O relatório circunstanciado de identificação e delimitação dessa terra indígena, publicado em 2016, lista 87 proprietários (o documento possui algumas lacunas, seja no nome dos ocupantes, seja no nome das fazendas) com terras incidentes em território tradicional Guarani Kaiowá. Nem a família Penteado nem a Fazenda Santa Maria são mencionados. É nessa área que fica a Fazenda Campanário, da família Rezende Barbosa, sócia da gigante do setor sucroalcooleiro Cosan: “Sócios da Cosan têm 50 mil hectares no Paraguai; no MS, fazenda em território Kaiowá”.
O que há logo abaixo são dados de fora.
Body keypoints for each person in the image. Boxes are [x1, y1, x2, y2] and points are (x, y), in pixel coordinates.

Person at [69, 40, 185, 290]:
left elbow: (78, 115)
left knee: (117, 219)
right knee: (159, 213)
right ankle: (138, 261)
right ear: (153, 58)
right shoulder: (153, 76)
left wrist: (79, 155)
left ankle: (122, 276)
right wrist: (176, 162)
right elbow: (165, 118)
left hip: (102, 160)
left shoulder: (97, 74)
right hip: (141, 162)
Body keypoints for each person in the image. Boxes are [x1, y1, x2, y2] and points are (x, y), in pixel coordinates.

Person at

Um trecho da Fazenda Santa Maria foi ocupado no dia 13 de fevereiro de 2017 por famílias Guarani Kaiowá. A ocupação visa acelerar a burocracia que emperra o reconhecimento formal do território indígena. Nove dias depois, a Penteado Participações e Investimentos solicitou a reintegração de posse. Os indígenas sofrem pressão desde o início do ano, quando uma decisão da 1ª Vara Federal, em Dourados (MS), exigia a reintegração de posse do local e de outras duas retomadas, Pindo Roky e Nhamoi Guavirarí.

Despejo no domingo ocorreu sem mandado. (Foto: Reprodução/YouTube)
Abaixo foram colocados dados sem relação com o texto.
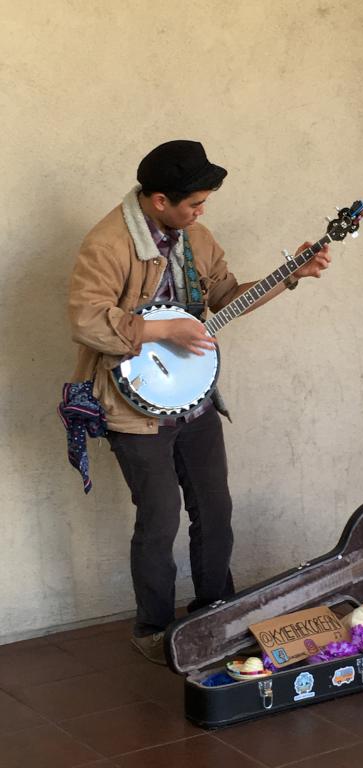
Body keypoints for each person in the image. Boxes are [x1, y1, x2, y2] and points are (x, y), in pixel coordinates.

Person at [68, 140, 331, 664]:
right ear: (159, 200)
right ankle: (153, 628)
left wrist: (291, 276)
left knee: (215, 509)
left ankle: (216, 610)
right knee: (160, 517)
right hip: (131, 408)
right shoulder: (108, 242)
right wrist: (160, 329)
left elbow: (228, 297)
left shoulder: (197, 238)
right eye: (194, 204)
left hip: (195, 400)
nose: (201, 213)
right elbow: (85, 317)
Minutos antes da ação da Polícia Militar, a ministra Cármen Lúcia, do STF, reverteu a decisão. Ela alertou para “o risco iminente de grave lesão à segurança e à ordem pública advindos do cumprimento forçado de ordens de reintegração em desfavor dos indígenas”. Segundo a ministra, era necessário garantir a presença dos indígenas no local ocupado até o término da fase de demarcação da terra, já que há uma sinalização de êxito na reivindicação dos Guarani Kaiowá:

– Embora a área em litígio não tenha sido declarada como de ocupação tradicional dos índios Guarani e Kaiowá pelo Ministro da Justiça, forçoso reconhecer que a conclusão desses estudos confere plausibilidade às alegações deduzidas pela Fundação Nacional do Índio.
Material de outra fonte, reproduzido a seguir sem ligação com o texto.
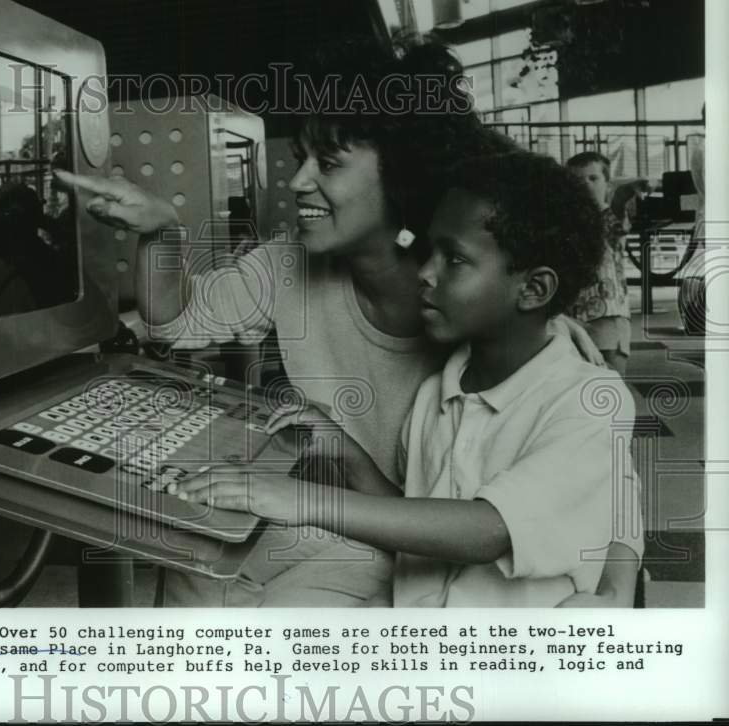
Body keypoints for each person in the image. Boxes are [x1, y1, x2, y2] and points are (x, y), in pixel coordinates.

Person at [55, 33, 639, 607]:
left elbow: (598, 478)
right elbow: (177, 322)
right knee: (195, 555)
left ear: (403, 174)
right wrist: (162, 231)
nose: (297, 182)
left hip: (410, 555)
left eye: (328, 164)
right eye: (301, 159)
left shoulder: (489, 307)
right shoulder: (296, 265)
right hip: (359, 527)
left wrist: (616, 587)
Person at [176, 151, 644, 607]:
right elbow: (414, 517)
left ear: (534, 289)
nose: (424, 272)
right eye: (427, 250)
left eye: (453, 259)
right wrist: (347, 453)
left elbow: (489, 530)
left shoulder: (586, 397)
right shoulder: (436, 394)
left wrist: (299, 499)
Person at [565, 152, 633, 376]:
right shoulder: (568, 223)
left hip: (608, 318)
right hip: (573, 318)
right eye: (577, 180)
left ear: (608, 185)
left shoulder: (609, 217)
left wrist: (622, 195)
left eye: (593, 178)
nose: (585, 185)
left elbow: (618, 216)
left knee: (609, 381)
Cármen Lúcia se refere aos estudos de identificação e delimitação elaborados pelo antropólogo Levi Marques Pereira, publicados em 2016. Ela escreve em sua decisão que o uso da força, para o cumprimento da desocupação reivindicada pela Penteado Participações, poderia resultar em “consequências graves e inaceitáveis socialmente”:

– O contexto parece demonstrar risco de acirramento dos ânimos das partes em conflito e consequente agravamento do quadro de violência na região, o que conduz ao reconhecimento da plausibilidade do alegado risco à ordem e à segurança pública.